Album Review: Marshall Crenshaw (s/t)
Music is a powerful emotional trigger. It’s widely understood that we commonly associate specific songs with distinct memories, and that connection between the two increases the vivid quality of the memory. Hearing a song – or even an entire album – can transport us back in time, in the best possible sense of the concept.
Sometimes the music in question is very much “of its time.” The qualities and characteristics of the music might evoke a particular kind of fashion (be it mod culture, big-hair ‘80s or something else). And that’s fine, but the most rare and enduring music is the kind that lets the listener have it both ways: it reminds of the old days, but it still sounds fresh, vital and here-and-now.
These thought all came to me the moment I considered what I might write about Marshall Crenshaw. My own memories of spending time with the original LP (and cassette dub I made of it so I could listen while tooling around Atlanta in my recently-purchased ‘66 Mustang) are among the most sharp and vivid recollections I hold of that time. Released in April 1982, Crenshaw’s self-titled debut album had a profound effect upon me. I was a college freshman, and the non-commercial radio station at Georgia State University (WRAS-FM) was then one of the most powerful college stations in the country. When I say powerful, I mean it both in terms of wattage and cultural influence.
I suppose it was on WRAS that I first heard “Someday, Someway,” the lead-off single from the long player. Then again, at the time, I was a voracious consumer of music reviews, so it might have been a review – in Rolling Stone or Musician, probably – that hipped me to the new release. I had no real interest in the mainstream releases of the day; neither Elton John’s Jump Up, John Cougar’s American Fool nor (especially) Van Halen’s Diver Down – all released around the same time as Marshall Crenshaw – held any appeal for me. Whether I or anyone else used the term alternative at the time, that was what I sought in music.
Marshall Crenshaw certainly wasn’t a punk album. Its character hearkened back to Buddy Holly (and not just because Crenshaw was pictured on the cover, nattily dressed and bespectacled). The albums tone was unalloyed, free of filigree; no fancy-pants keyboards or effects. Everything about it felt and sounded timeless. And that’s a key to why Marshall Crenshaw sounds as fresh and vital and unpretentious today as it did 41-plus years ago.
The uncluttered arrangements kept the focus on the songs themselves: deceptively simple-sounding songs each with their own character yet somehow sonically unified. Even the album’s sole cover told listeners something about the artist. By 1982, “Soldier of Love” was an obscure oldie, all but unknown to pop music consumers.

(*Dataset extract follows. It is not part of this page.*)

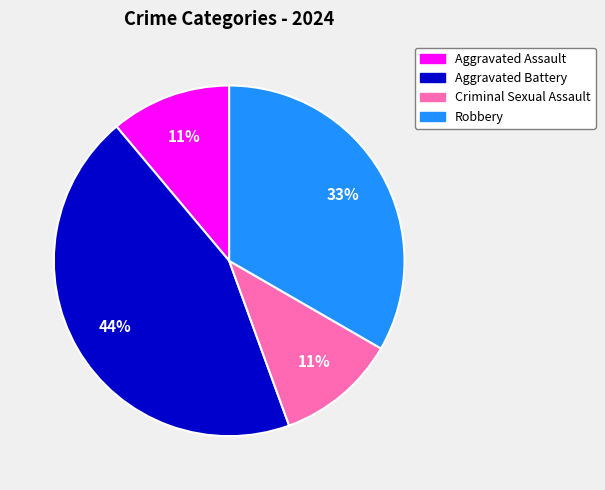

To the nearest percent, what is the difference between the Aggravated Battery and Aggravated Assault slice percentages?

33%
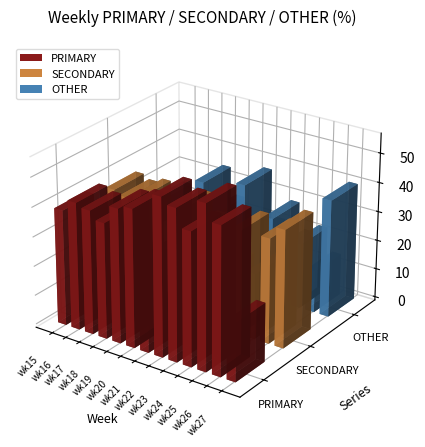

At how many categories does at least one series exceed 47?

4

But those in the know (I counted myself in that category) recognized the song from our bootleg LPs: it was part of The Beatles’ repertoire in their BBC radio days. They never recorded the song at EMI, but their version for radio broadcast was a delight.
I suspected then – and confirmed it some many years later in 2007, during my first of several interviews with Crenshaw – that he had first heard the song not in its first-waxed version (a 1962 Arthur Alexander single) but on a bootleg. Working as the John Lennon character in the traveling cast of Beatlemania*, the young artist would have listened to the Beatles bootleg version for research purposes. (It finally got sanctioned release on the Beatles’ Live at the BBC in 1991.)
For listeners who appreciated the straightforward yet heartfelt music made by artists like Nick Lowe, Dave Edmunds, Graham Parker and other British artists, discovering Crenshaw was a godsend: “Hey: One of ours!” The songs on his debut were shot through with humor, pathos, yearning, loss, regret, hope and promise. Crenshaw drew from his many inspirations — girl groups, the aforementioned Beatles, hard rock and much more – but distilled it all into something that sounded not at all like any of those things. Instead, it sounded like, well, Marshall Crenshaw. And while his subsequent work would (and continues to be) filled with countless gems, after all these years it’s the debut that stops me in my tracks.
There was (I am told) a CD reissue around 2000 that appended the original LP’s dozen tracks with 11 more, but that one passed by without my noticing it. I still have the original record; still play it. A new reissue from Yep Roc Records doesn’t have quite as many bonus cuts (seven this time) but it has an important quality its predecessor reissue lacked: Crenshaw has the rights to it. Some subtly different cover artwork and brief liner notes from the man himself only add appeal to what was a perfect album already. Few albums hit that sweet spot of taking the listener back in time while delivering timeless enjoyment; Marshall Crenshaw is just such a record.
You may also enjoy: a whole bunch of my other Marshal Crenshaw reviews, and a few interviews, too.
*Though of course I didn’t know anything about him at the time, I saw Beatlemania at Atlanta’s Fox Theatre, with Crenshaw in the cast, in the late ‘70s. Nearly 30 years later he graciously autographed my concert program.